Approach 1: Save intermediate reader results
This consumes all readers before getting further. So, it's a behavioral change. The signature may also scare some people 😉
fn read_parquet_dir(entries: &Vec<PathBuf>) -> Result<impl Iterator<Item = Result<record::Row, ParquetError>>, ParquetError> {
Ok(entries
.iter()
.map(|p| SerializedFileReader::try_from(&**p))
.collect::<Result<Vec<_>, _>>()?
.into_iter()
.flat_map(|r| r.into_iter()))
}
Approach 2: Wrapper iterator type
How can we combine errors from readers with flat record results?
This is how.
enum ErrorOrRows {
Error(Option<ParquetError>),
Rows(record::reader::RowIter<'static>)
}
impl Iterator for ErrorOrRows {
type Item = Result<record::Row, ParquetError>;
fn next(&mut self) -> Option<Self::Item> {
match self {
Self::Error(e_opt) => e_opt.take().map(Err),
Self::Rows(row_iter) => row_iter.next(),
}
}
}
fn read_parquet_dir(entries: &[PathBuf]) -> impl Iterator<Item = Result<record::Row, ParquetError>>
{
entries
.iter()
.flat_map(|p| match SerializedFileReader::try_from(&**p) {
Err(e) => ErrorOrRows::Error(Some(e)),
Ok(sr) => ErrorOrRows::Rows(sr.into_iter()),
})
}
let mut wtr = WriterBuilder::new().from_writer(io::stdout());
for (idx, row) in read_parquet_dir(&entries).enumerate() {
+ let row = row?;
let values: Vec<String> = row.get_column_iter().map(|(_column, value)| value.to_string()).collect();
if idx == 0 {
wtr.serialize(row.get_column_iter().map(|(column, _value)| column.to_string()).collect::<Vec<String>>())?;
Approach 3 (bonus): Using unstable #![feature(gen_blocks)]

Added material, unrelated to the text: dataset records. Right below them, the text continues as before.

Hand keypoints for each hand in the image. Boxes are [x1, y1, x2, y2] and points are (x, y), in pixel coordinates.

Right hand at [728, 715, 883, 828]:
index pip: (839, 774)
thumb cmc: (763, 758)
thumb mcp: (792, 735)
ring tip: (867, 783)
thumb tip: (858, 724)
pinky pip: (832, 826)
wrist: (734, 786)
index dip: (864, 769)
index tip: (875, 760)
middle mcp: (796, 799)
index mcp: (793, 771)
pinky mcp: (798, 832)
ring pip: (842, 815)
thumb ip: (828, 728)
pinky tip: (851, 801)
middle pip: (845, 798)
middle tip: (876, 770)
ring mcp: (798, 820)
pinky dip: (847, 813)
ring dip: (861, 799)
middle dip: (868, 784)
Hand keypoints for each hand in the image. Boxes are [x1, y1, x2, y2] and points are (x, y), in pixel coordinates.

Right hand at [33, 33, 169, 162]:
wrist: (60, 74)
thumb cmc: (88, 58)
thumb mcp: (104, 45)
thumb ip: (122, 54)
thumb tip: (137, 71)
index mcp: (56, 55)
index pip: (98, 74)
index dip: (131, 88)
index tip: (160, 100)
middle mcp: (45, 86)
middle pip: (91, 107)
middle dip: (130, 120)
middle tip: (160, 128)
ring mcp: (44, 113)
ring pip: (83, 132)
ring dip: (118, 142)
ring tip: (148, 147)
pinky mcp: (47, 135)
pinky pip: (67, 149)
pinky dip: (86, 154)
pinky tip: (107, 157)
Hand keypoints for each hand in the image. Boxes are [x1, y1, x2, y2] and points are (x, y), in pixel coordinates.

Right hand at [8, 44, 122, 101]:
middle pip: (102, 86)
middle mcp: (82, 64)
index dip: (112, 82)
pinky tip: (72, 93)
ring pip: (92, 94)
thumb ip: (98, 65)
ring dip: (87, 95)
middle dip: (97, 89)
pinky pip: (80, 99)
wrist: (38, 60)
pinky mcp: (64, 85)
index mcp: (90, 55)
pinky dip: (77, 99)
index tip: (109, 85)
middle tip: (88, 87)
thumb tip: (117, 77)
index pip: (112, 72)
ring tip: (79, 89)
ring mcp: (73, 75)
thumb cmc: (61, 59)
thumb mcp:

fn read_parquet_dir(entries: &[PathBuf]) -> impl Iterator<Item = Result<record::Row, ParquetError>> {
gen move {
for p in entries {
match SerializedFileReader::try_from(&**p) {
Err(e) => yield Err(e),
Ok(sr) => for row_res in sr { yield row_res; }
}
}
}
}
Cool.
Is it all in rust-mail repo?
And how much of "Rust" in this image is actually open?